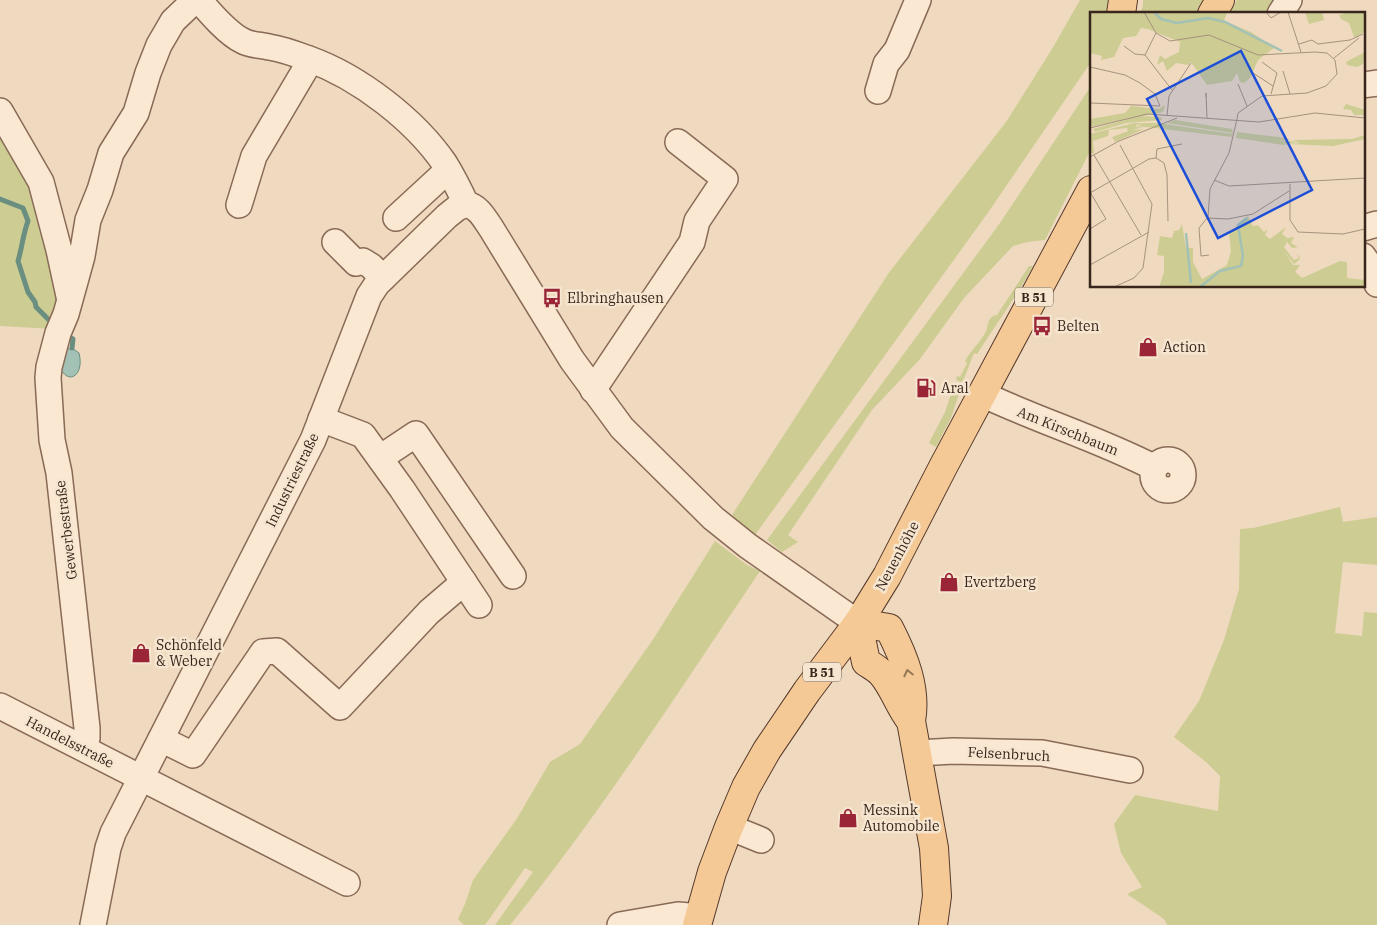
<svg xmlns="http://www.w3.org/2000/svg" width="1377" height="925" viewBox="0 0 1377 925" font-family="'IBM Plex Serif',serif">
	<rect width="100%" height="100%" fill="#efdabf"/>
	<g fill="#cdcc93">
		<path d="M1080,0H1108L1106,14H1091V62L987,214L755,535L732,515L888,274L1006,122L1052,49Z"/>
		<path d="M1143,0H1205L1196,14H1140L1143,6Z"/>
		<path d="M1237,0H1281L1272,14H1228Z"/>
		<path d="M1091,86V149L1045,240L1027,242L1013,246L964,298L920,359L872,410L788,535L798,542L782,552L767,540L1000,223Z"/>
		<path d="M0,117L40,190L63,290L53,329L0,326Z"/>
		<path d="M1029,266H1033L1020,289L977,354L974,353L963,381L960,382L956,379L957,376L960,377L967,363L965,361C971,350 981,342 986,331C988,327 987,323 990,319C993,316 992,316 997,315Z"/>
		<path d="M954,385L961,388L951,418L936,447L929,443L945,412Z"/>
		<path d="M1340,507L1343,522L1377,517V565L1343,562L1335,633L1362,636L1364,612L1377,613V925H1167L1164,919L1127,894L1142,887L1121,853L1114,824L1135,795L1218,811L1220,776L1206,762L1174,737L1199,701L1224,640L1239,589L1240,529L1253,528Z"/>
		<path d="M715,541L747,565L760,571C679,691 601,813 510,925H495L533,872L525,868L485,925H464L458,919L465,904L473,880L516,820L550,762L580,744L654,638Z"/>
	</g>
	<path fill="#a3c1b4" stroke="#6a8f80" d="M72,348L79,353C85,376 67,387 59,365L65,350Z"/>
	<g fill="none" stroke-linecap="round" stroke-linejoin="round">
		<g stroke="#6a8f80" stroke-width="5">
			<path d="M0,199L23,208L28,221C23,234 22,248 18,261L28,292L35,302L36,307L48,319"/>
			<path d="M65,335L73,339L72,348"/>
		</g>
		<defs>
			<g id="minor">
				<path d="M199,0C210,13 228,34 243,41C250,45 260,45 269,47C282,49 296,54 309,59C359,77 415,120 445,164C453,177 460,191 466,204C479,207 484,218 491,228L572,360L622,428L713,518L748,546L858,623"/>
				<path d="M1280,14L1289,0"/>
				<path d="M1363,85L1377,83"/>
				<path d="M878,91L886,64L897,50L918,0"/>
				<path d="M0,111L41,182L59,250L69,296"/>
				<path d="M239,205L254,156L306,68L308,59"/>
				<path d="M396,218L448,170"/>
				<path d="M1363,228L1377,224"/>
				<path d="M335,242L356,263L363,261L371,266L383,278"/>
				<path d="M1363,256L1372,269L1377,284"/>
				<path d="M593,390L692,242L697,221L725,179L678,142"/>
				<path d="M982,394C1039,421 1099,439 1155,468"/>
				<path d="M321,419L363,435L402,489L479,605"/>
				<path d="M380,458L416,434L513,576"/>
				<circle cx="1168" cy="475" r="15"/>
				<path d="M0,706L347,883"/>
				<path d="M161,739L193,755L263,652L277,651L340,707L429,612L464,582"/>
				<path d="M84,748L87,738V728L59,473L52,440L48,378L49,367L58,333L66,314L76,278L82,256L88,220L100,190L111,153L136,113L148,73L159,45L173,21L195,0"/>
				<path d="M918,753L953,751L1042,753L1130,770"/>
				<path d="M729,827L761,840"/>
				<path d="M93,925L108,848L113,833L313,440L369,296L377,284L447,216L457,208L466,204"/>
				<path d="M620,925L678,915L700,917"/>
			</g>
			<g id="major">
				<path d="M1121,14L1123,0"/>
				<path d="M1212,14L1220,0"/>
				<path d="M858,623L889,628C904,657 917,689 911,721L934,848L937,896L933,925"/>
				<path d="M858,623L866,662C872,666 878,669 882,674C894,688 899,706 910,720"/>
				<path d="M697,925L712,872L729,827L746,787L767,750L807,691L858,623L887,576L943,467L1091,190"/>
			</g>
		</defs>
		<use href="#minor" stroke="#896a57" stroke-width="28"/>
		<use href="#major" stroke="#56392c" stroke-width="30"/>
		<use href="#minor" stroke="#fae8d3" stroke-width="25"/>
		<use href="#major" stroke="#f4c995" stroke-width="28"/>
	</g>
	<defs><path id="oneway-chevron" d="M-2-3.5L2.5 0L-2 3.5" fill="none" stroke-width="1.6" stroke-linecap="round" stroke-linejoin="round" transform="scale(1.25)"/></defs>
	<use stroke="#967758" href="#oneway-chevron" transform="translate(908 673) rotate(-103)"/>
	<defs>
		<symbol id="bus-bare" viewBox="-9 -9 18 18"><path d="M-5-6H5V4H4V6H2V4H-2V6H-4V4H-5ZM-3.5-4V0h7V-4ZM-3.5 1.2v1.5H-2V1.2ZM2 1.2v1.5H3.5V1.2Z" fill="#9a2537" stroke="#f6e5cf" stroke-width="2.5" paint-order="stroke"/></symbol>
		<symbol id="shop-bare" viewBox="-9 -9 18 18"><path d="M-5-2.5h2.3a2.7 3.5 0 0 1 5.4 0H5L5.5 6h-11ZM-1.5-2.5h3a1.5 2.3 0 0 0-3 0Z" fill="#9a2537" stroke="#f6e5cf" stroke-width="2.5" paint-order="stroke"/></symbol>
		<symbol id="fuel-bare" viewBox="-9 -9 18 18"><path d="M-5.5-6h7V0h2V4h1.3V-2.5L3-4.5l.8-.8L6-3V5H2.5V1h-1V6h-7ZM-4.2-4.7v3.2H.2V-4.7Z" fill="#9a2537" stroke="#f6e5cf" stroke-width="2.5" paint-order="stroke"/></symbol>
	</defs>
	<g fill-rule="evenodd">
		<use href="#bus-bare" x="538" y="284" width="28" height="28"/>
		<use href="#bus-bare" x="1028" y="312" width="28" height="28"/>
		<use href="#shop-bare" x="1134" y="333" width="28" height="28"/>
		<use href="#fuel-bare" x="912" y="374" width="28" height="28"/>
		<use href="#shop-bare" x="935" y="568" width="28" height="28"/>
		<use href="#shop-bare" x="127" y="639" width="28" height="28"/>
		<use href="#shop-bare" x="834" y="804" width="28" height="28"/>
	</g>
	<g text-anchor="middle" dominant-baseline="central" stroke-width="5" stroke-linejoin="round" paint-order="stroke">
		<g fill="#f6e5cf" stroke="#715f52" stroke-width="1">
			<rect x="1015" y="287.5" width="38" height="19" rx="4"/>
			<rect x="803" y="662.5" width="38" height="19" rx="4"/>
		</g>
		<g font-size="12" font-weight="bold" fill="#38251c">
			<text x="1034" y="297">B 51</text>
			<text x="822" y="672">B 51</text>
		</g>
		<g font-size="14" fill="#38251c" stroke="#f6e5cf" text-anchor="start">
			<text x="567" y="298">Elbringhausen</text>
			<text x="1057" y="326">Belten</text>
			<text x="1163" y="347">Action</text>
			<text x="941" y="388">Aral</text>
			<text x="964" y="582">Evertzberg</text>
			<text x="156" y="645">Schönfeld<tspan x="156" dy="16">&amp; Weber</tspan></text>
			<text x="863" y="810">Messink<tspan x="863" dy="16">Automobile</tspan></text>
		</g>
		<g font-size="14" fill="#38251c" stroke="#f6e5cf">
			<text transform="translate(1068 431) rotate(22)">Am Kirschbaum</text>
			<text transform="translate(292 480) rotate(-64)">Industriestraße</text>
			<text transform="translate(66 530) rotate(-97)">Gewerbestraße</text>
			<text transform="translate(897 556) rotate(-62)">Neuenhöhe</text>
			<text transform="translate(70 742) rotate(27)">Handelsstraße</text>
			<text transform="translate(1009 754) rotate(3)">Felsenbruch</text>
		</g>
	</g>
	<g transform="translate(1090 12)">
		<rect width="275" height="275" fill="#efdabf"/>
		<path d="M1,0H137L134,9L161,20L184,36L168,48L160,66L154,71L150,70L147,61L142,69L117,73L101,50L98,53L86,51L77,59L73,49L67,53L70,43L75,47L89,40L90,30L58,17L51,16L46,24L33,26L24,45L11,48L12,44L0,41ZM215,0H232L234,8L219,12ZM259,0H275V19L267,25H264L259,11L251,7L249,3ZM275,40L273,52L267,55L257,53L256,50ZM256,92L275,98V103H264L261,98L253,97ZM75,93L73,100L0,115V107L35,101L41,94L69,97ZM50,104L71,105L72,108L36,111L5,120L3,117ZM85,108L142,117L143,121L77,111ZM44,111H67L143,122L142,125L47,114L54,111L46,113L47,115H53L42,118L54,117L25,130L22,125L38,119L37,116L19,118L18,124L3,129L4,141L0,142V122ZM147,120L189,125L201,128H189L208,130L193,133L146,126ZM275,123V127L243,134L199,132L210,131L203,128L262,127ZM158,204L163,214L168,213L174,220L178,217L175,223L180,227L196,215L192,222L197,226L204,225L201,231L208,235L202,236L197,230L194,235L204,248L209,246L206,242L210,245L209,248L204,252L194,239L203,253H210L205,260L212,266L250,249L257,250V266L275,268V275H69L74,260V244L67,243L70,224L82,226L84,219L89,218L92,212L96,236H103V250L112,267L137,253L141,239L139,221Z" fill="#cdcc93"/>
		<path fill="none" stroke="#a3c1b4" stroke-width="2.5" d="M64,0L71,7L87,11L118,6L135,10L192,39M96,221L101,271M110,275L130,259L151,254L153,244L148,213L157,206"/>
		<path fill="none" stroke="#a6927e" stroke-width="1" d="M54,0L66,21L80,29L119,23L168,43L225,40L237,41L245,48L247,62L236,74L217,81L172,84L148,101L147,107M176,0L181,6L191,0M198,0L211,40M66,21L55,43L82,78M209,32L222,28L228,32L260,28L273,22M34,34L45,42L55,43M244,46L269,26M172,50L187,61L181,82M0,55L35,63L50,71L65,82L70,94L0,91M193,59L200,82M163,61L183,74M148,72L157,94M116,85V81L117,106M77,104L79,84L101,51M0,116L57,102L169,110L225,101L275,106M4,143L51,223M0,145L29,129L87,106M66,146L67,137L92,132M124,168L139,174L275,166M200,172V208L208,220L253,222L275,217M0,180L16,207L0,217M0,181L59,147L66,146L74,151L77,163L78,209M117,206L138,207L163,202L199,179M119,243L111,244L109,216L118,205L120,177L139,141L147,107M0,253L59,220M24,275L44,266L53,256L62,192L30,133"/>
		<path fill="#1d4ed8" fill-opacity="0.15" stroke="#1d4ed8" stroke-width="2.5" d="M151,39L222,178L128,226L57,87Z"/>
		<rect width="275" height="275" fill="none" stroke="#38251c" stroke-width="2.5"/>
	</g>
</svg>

...

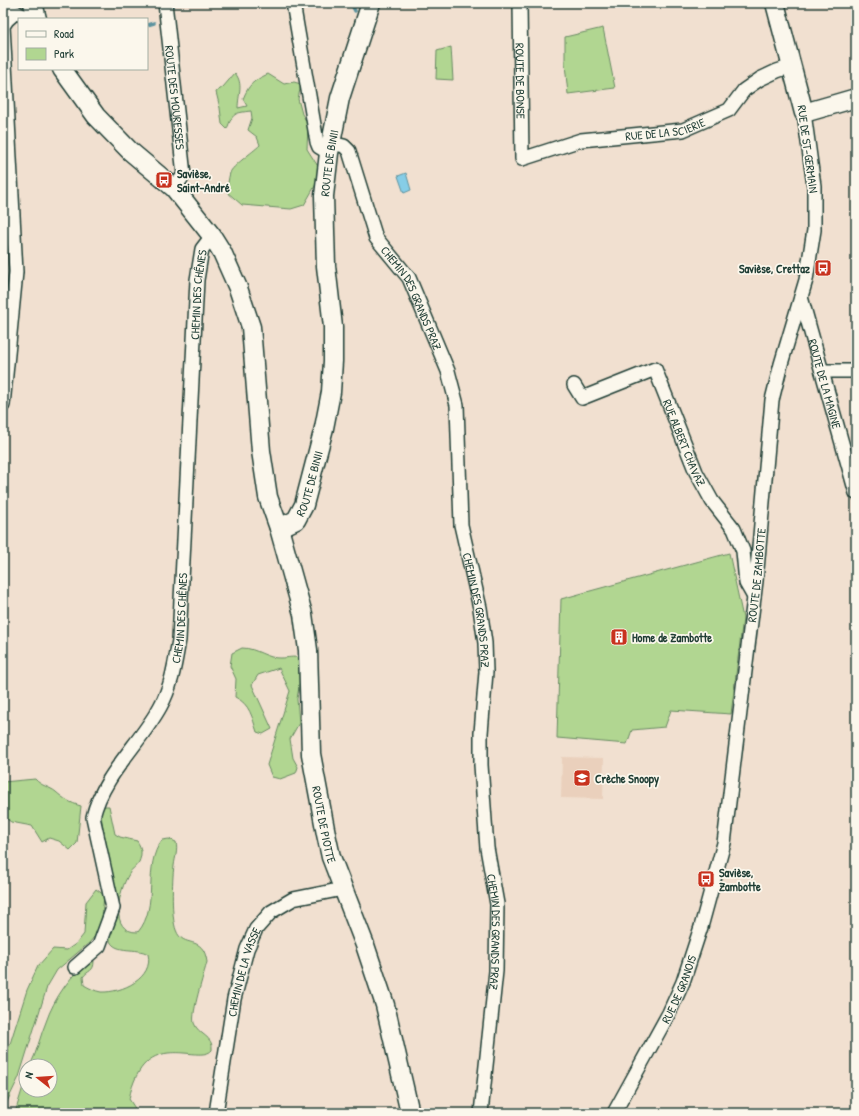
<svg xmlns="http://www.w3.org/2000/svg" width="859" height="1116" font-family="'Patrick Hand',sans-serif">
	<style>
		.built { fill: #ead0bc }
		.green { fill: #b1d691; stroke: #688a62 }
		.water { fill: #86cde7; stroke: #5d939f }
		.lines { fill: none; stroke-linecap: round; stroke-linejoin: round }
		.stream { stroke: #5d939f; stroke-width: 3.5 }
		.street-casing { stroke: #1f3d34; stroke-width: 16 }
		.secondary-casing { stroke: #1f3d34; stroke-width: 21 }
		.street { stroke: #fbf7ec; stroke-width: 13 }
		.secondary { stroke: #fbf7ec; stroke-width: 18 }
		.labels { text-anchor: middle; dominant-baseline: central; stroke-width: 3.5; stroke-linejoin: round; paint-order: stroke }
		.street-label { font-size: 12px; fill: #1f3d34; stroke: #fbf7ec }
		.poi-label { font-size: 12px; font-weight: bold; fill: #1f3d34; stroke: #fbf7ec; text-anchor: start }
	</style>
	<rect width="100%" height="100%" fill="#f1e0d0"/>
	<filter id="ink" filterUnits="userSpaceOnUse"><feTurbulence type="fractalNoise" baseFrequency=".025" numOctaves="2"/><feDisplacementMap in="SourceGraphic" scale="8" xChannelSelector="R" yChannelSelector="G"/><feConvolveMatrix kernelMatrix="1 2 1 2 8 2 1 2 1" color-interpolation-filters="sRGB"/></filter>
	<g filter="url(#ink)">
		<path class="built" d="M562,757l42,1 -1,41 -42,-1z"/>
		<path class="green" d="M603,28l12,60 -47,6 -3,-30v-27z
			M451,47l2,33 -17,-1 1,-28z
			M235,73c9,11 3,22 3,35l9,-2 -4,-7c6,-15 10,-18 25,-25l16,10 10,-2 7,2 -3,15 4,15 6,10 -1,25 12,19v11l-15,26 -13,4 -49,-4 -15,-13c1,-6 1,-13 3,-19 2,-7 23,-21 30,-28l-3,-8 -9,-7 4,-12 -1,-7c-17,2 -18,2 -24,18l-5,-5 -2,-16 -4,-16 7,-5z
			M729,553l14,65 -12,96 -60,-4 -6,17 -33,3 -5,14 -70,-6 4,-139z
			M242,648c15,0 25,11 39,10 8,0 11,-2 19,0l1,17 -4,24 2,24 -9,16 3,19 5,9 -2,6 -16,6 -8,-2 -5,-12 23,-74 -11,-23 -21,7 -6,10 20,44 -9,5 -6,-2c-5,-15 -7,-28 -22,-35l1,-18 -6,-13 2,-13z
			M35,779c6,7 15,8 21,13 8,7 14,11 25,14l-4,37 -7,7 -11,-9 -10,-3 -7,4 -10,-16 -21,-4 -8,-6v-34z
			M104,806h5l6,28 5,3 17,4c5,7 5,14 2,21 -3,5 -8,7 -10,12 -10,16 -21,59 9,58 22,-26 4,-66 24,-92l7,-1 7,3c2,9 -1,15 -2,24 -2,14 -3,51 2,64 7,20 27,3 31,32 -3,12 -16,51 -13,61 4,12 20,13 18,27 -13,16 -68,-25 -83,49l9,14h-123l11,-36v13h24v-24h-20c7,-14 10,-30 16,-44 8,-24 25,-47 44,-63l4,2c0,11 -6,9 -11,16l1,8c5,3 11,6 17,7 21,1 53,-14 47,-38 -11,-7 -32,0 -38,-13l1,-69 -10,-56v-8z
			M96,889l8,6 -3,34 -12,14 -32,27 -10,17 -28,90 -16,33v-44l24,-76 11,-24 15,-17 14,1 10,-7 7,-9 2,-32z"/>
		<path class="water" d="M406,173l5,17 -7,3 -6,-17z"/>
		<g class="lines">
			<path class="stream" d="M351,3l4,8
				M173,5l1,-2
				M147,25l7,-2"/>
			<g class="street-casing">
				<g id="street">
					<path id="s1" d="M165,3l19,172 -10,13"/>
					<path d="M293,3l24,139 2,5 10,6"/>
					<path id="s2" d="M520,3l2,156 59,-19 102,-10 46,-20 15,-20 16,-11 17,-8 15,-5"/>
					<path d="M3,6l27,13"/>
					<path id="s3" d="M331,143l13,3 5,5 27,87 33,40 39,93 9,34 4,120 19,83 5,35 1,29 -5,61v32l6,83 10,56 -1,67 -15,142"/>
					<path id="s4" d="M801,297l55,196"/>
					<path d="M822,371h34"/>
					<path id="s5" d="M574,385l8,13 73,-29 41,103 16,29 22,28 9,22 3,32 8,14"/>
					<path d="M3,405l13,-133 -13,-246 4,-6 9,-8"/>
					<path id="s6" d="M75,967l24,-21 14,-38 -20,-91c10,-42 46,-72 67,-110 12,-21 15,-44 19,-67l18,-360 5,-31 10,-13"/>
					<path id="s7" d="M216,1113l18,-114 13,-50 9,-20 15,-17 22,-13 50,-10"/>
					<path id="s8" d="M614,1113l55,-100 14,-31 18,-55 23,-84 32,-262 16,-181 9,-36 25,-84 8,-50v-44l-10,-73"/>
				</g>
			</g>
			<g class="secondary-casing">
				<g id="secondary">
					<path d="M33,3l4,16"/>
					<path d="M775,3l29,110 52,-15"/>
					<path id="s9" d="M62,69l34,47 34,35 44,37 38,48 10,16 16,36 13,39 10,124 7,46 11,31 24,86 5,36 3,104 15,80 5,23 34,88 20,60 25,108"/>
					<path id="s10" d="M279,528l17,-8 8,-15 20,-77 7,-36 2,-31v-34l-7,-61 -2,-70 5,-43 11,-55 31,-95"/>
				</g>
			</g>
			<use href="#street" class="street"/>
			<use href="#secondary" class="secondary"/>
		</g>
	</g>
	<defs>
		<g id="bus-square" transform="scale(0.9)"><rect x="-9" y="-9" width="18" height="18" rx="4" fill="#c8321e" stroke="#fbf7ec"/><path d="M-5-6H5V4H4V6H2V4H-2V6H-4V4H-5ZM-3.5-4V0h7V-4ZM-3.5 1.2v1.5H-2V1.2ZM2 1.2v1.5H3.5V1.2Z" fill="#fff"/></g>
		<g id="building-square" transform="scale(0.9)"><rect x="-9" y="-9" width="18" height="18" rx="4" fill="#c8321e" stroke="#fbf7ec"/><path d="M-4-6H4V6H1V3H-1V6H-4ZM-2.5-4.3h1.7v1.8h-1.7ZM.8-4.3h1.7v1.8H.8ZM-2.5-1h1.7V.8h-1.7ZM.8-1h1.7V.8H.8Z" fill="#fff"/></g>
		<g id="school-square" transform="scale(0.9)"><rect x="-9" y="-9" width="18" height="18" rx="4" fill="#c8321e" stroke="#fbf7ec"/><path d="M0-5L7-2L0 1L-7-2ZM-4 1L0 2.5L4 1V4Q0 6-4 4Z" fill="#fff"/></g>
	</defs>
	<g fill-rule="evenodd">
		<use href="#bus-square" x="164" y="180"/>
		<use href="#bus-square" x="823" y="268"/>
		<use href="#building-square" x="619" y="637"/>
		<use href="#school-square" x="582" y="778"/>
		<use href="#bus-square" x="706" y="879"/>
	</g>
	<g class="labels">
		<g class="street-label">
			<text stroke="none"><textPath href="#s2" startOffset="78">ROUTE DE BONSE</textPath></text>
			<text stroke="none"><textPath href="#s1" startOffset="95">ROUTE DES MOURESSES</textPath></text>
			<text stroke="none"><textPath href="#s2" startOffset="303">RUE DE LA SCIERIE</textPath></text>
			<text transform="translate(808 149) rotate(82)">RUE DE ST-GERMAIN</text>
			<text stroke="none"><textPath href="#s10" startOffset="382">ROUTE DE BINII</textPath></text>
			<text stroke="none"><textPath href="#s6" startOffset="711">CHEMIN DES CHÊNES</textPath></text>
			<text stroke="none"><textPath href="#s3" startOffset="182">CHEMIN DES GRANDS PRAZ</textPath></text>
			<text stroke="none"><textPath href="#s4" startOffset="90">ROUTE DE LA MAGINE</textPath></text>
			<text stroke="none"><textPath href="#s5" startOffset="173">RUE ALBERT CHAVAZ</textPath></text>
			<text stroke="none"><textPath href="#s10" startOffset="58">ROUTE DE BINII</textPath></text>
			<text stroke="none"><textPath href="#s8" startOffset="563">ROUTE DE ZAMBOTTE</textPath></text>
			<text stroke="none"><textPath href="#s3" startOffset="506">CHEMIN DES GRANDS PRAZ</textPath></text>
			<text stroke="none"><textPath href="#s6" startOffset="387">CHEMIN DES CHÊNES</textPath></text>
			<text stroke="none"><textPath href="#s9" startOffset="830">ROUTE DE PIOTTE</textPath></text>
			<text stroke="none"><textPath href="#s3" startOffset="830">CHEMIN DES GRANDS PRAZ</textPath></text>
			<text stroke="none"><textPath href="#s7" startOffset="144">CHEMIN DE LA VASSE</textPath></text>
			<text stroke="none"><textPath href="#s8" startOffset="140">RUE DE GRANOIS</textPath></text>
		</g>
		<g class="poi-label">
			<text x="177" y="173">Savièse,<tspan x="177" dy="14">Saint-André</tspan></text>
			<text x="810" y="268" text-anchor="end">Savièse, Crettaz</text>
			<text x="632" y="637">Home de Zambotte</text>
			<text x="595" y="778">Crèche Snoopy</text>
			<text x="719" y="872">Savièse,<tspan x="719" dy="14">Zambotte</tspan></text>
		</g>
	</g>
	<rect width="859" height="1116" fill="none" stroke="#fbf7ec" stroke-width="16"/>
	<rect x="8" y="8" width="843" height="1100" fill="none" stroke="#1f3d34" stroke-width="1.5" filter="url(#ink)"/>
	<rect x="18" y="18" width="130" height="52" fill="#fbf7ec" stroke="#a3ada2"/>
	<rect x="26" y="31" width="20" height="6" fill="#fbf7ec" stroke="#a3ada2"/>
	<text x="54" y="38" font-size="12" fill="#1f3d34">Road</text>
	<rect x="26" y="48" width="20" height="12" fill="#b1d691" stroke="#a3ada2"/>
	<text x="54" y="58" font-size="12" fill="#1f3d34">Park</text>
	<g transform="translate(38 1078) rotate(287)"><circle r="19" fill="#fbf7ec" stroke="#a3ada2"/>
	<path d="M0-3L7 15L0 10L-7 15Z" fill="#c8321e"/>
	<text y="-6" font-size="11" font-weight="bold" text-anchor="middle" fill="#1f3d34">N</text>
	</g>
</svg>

What you need to do
In the listing above, find the line with "#86cde7; stroke: #5d939f" and the line with "#1f3d34; stroke-width: 21"; set down exactly those two lines and every line between them, nothing more.

Exercise solution
		.water { fill: #86cde7; stroke: #5d939f }
		.lines { fill: none; stroke-linecap: round; stroke-linejoin: round }
		.stream { stroke: #5d939f; stroke-width: 3.5 }
		.street-casing { stroke: #1f3d34; stroke-width: 16 }
		.secondary-casing { stroke: #1f3d34; stroke-width: 21 }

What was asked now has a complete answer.